-- EXERCISE OBJECTIVE --
Write out every line of the items below without changing anything.
>> Begin EXTRACTED MATERIAL
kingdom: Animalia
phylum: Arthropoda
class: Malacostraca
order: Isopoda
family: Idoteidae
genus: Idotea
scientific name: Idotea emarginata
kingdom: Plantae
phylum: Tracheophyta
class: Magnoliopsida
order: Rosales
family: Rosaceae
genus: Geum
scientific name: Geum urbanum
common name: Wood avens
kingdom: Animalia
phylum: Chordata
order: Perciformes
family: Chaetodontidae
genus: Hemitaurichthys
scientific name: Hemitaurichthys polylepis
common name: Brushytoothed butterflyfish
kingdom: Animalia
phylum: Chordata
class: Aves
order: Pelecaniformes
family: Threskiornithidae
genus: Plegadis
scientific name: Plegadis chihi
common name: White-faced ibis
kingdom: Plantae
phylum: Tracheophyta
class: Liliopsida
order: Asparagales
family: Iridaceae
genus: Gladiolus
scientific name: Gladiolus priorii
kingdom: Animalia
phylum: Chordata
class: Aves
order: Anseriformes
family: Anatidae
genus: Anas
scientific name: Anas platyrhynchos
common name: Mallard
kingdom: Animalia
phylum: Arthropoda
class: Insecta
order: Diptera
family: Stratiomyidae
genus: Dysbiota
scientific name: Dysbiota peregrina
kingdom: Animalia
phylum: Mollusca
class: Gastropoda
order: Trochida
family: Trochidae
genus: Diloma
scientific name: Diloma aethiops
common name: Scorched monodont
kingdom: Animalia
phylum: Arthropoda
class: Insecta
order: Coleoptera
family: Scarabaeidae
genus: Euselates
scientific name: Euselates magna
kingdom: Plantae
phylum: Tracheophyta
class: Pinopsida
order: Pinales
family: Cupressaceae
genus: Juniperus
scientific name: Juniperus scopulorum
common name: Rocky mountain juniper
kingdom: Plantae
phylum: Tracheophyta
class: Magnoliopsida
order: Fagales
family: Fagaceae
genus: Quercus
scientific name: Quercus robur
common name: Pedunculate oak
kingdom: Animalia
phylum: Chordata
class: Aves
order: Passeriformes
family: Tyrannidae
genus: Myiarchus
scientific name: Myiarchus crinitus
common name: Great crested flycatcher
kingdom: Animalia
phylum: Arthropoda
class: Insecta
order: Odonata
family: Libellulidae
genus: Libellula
>> End EXTRACTED MATERIAL
-- EXERCISE RESPONSE --
kingdom: Animalia
phylum: Arthropoda
class: Malacostraca
order: Isopoda
family: Idoteidae
genus: Idotea
scientific name: Idotea emarginata
kingdom: Plantae
phylum: Tracheophyta
class: Magnoliopsida
order: Rosales
family: Rosaceae
genus: Geum
scientific name: Geum urbanum
common name: Wood avens
kingdom: Animalia
phylum: Chordata
order: Perciformes
family: Chaetodontidae
genus: Hemitaurichthys
scientific name: Hemitaurichthys polylepis
common name: Brushytoothed butterflyfish
kingdom: Animalia
phylum: Chordata
class: Aves
order: Pelecaniformes
family: Threskiornithidae
genus: Plegadis
scientific name: Plegadis chihi
common name: White-faced ibis
kingdom: Plantae
phylum: Tracheophyta
class: Liliopsida
order: Asparagales
family: Iridaceae
genus: Gladiolus
scientific name: Gladiolus priorii
kingdom: Animalia
phylum: Chordata
class: Aves
order: Anseriformes
family: Anatidae
genus: Anas
scientific name: Anas platyrhynchos
common name: Mallard
kingdom: Animalia
phylum: Arthropoda
class: Insecta
order: Diptera
family: Stratiomyidae
genus: Dysbiota
scientific name: Dysbiota peregrina
kingdom: Animalia
phylum: Mollusca
class: Gastropoda
order: Trochida
family: Trochidae
genus: Diloma
scientific name: Diloma aethiops
common name: Scorched monodont
kingdom: Animalia
phylum: Arthropoda
class: Insecta
order: Coleoptera
family: Scarabaeidae
genus: Euselates
scientific name: Euselates magna
kingdom: Plantae
phylum: Tracheophyta
class: Pinopsida
order: Pinales
family: Cupressaceae
genus: Juniperus
scientific name: Juniperus scopulorum
common name: Rocky mountain juniper
kingdom: Plantae
phylum: Tracheophyta
class: Magnoliopsida
order: Fagales
family: Fagaceae
genus: Quercus
scientific name: Quercus robur
common name: Pedunculate oak
kingdom: Animalia
phylum: Chordata
class: Aves
order: Passeriformes
family: Tyrannidae
genus: Myiarchus
scientific name: Myiarchus crinitus
common name: Great crested flycatcher
kingdom: Animalia
phylum: Arthropoda
class: Insecta
order: Odonata
family: Libellulidae
genus: Libellula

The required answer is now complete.